Peter nodded. The picture wasn’t anything he could easily pull his eyes from. It possessed an overwhelming hauntedness, as if the woman and her children were gazing out of the page from someplace beyond the ordinary parameters of time and space. Like looking at a ghost, three ghosts.

“Yes, in Colorado. Greer showed it to me, after Vorhees was killed. A
big stack of them.” He lifted his eyes to find Tifty watching him keenly, like a teacher giving a test. “Why do you have a copy?”

“Because I loved them,” Tifty replied. “Vor and I had our difficulties, but he always knew how I felt. They were my family, too. That’s why he gave this to me.”

“They died in the field.”

“Dee, yes, and the little one, Siri. Both were killed outright. It was fast, though you know the saying: Make it quick, but not today. The older girl, Nitia, was never found.” He frowned. “You’re surprised by all this? Not quite what you expected?”
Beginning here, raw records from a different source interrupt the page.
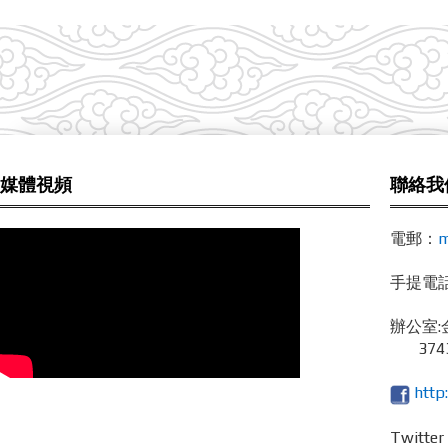
媒體視頻
聯絡我
電郵：
m
手提電話 /
辦公室:
3743
http
Twitte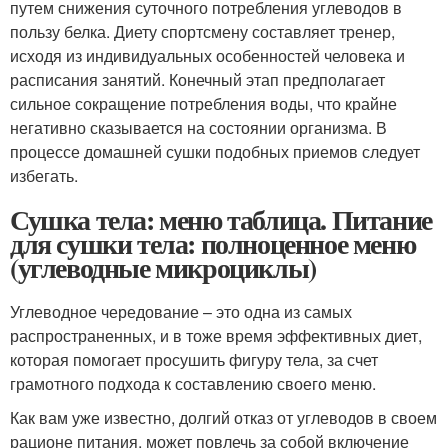
путем снижения суточного потребления углеводов в
пользу белка. Диету спортсмену составляет тренер,
исходя из индивидуальных особенностей человека и
расписания занятий. Конечный этап предполагает
сильное сокращение потребления воды, что крайне
негативно сказывается на состоянии организма. В
процессе домашней сушки подобных приемов следует
избегать.
Сушка тела: меню таблица. Питание
для сушки тела: полноценное меню
(углеводные микроциклы)
Углеводное чередование – это одна из самых
распространенных, и в тоже время эффективных диет,
которая помогает просушить фигуру тела, за счет
грамотного подхода к составлению своего меню.
Как вам уже известно, долгий отказ от углеводов в своем
рационе питания, может повлечь за собой включение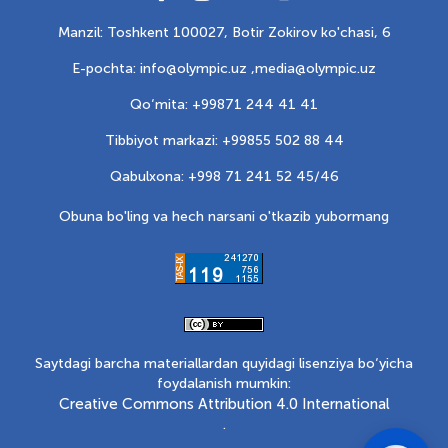
Manzil: Toshkent 100027, Botir Zokirov ko'chasi, 6
E-pochta: info@olympic.uz ,
media@olympic.uz
Qo‘mita: +99871 244 41 41
Tibbiyot markazi: +99855 502 88 44
Qabulxona: +998 71 241 52 45/46
Obuna bo'ling va hech narsani o'tkazib yubormang
Saytdagi barcha materiallardan quyidagi lisenziya bo‘yicha
foydalanish mumkin:
Creative Commons Attribution 4.0 International
.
Peter couldn’t even begin to answer.

“I’m telling you these things so you understand who and what we are. All these men have lost someone. I give them a home, a place to put their anger. Take Dunk, for instance. He may be imposing now, but when I look at him, do you know what I see? An eleven-year-old kid. He was in the field, too. Father, mother, sister, all gone.”

“I don’t see what running the trade has to do with that.”

“That’s because it’s only part of what we do. A way of paying the bills, if you like. The Civilian Authority tolerates us because it has to. In a way, it needs us as much as we need it. We’re not so very different from your Expeditionary, just the other side of the same coin.”